我々の所属するEC事業部は各ブランドを横断する組織であるものの、当時ブランド事業部との連携が上手くできていない状況でした。
そこでタイムリーに数字が見られる状態を作り、EC事業部がそのデータを共有しながらブランド事業部とともに、各ブランドの売上を上げていくことで、納得感を与えながらECでの施策を自分ごととして感じてもらおうと考えました。
久保木:その上で欠かせなかったのが、“共通の物差し”でした。
久保木:たとえば、「PV=お店に来て服を手に取ってくれた人の数」「CV=レジまで来てくれた人の数」、という風にマーケティング用語をかみ砕き、店舗担当者でもわかるようなコミュニケーションを意識しました。
評価指標に関しても細かく設定し、どういう計算式で導き出されているかを共有することで、売上の要因をデータで確認できる体制を整えてきました。
それによって、以前は「この写真がかっこいい」などと直感的にクリエイティブで勝負してきたところがありましたが、最近は売上の要因から議論できるようになりました。そのため、データをもとに「売上につながるクリエイティブ」を考えられるようになったことは大きな変化だと評価しています。
松本:マーケティング用語は人によって定義が異なるケースが多いです。そのため、社内の共通言語を作るというのは、マーケティングDXを推進する上で非常に重要なことだと思います。
今回のプロジェクトでも、立ち上げ時期の多くを共通言語のすり合わせに割きました。ここが明確になっていないと、施策をやったときに何で効果が出たのか、出なかったかの分解が上手くできず、データを用いた各ブランドとの連携ができません。PDCAを効率的に回すためにもこの部分の準備をしっかりとしておくことが大事になります。
全ブランドを統合した会員基盤を構築
――チームのリテラシー向上以外にも、データ活用基盤を整える上で実施された取り組みがあれば教えてください。
柴田:2021年3月に、SHEL'TTER WEB STOREで取り扱っているブランドを統合した会員基盤を導入しました。
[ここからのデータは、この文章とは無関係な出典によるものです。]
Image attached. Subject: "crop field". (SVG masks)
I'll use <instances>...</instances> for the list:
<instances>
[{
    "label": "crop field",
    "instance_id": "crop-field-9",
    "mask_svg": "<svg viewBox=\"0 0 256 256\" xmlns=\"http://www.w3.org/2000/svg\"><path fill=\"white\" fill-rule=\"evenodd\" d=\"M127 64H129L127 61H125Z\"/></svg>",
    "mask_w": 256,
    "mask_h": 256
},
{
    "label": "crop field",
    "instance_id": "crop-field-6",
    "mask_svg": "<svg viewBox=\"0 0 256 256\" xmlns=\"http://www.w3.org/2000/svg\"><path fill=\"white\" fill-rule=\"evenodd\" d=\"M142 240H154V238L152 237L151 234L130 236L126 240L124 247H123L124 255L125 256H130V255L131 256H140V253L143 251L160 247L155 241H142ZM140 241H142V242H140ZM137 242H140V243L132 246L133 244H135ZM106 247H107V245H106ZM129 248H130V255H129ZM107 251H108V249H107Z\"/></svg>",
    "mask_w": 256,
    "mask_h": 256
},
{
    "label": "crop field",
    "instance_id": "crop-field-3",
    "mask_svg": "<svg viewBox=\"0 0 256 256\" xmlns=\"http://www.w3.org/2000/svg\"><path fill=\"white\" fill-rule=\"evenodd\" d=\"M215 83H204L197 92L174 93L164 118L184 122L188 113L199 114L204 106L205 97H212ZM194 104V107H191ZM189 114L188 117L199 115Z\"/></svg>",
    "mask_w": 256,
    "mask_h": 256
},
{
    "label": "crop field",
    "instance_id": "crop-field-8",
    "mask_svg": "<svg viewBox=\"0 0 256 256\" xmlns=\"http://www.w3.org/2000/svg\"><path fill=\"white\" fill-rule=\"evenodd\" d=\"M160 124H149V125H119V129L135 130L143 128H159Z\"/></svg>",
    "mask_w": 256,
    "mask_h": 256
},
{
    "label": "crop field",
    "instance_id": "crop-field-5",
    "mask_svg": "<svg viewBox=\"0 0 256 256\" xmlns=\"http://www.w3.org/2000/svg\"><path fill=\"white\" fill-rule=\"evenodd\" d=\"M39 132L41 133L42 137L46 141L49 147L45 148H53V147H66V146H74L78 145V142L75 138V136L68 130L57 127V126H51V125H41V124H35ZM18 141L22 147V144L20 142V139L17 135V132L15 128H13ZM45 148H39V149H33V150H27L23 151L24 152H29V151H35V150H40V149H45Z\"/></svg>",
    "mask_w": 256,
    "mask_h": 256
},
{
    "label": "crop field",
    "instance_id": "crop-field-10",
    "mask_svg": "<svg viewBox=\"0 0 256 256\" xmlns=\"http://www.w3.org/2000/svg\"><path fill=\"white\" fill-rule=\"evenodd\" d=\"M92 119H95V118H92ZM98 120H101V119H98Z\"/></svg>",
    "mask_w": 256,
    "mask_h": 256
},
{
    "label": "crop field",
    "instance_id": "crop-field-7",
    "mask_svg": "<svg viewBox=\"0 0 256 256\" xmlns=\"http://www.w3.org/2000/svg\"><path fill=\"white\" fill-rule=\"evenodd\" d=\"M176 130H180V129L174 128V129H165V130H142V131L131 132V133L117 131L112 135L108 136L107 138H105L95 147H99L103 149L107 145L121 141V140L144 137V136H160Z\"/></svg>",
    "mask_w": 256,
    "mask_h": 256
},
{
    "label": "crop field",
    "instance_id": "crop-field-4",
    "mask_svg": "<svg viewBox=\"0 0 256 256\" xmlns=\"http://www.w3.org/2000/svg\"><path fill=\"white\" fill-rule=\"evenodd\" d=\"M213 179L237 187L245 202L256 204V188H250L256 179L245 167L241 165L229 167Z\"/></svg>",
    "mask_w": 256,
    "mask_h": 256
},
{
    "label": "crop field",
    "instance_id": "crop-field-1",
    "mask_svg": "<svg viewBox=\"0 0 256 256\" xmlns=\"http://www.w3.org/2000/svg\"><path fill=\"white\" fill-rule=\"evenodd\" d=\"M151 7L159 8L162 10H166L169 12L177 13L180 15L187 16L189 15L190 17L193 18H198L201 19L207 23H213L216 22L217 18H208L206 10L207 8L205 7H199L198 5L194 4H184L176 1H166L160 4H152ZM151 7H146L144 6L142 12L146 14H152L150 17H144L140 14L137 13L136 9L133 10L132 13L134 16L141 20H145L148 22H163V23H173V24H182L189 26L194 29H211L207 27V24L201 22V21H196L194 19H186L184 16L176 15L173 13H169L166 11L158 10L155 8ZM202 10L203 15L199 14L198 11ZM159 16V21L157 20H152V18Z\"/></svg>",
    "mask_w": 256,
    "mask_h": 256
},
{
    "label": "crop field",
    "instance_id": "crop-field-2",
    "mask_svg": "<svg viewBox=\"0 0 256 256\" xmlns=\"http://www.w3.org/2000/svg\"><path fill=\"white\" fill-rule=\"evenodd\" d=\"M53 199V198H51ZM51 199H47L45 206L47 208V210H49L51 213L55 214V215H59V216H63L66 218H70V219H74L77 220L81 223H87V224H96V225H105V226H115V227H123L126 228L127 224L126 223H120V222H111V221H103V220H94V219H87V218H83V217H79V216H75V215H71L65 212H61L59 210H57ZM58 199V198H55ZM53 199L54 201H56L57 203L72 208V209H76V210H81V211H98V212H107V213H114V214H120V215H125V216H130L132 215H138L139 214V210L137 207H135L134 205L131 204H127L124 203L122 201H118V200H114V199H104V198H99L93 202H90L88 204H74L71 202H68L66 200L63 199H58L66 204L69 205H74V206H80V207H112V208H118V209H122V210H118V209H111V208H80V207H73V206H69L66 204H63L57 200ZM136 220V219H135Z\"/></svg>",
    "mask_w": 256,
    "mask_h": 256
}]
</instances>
これまですでに、「SHEL'TTER PASS」という各ブランドをつなぐアプリを3年ほど前から提供していたので、店舗とECで誰がどう買っているかを追えるベースはあったものの、それを追う仕掛けや組織はなく、データがただ溜まっている状態が続いていました。
それが今回基盤を統合したことによって、会員ランクに基づいてベネフィットを提供することが可能になったので、今後はEC、POS、RFIDの取得データからお客様の動向を分析し、パーソナライズされた個別コンテンツを届ける施策に落とし込んでいく段階に移っていく予定です。
現在は、ユーザーデータに基づいたマーケティングの準備まで完了した段階といったところでしょうか。店舗もECもよりユーザーに注目したマーケティングに進化させるべく、ブレインパッド様と議論を重ねています。
久保木:基盤が整ってからは、店舗のお客様をECに、ECのお客様を店舗へと誘導するための訴求方法を様々な形で検証していこうと考えています。
柴田:これまで単一ユーザーが長期的にリピートしてくれているかという指標がなく、グロスの売上が重要指標でした。データが取得できるようになってきたことで、ブランド担当だけでなく全社的に新規ユーザーの獲得状況、リピーターの割合や特性なども見ていけるようになりました。キャンペーン施策の評価もより明確にできました。データで共通認識を持てることで、各ブランド担当が同じ目線で考えられ、そのハブ機能として、EC事業本部が機能できたのでは、と感じています。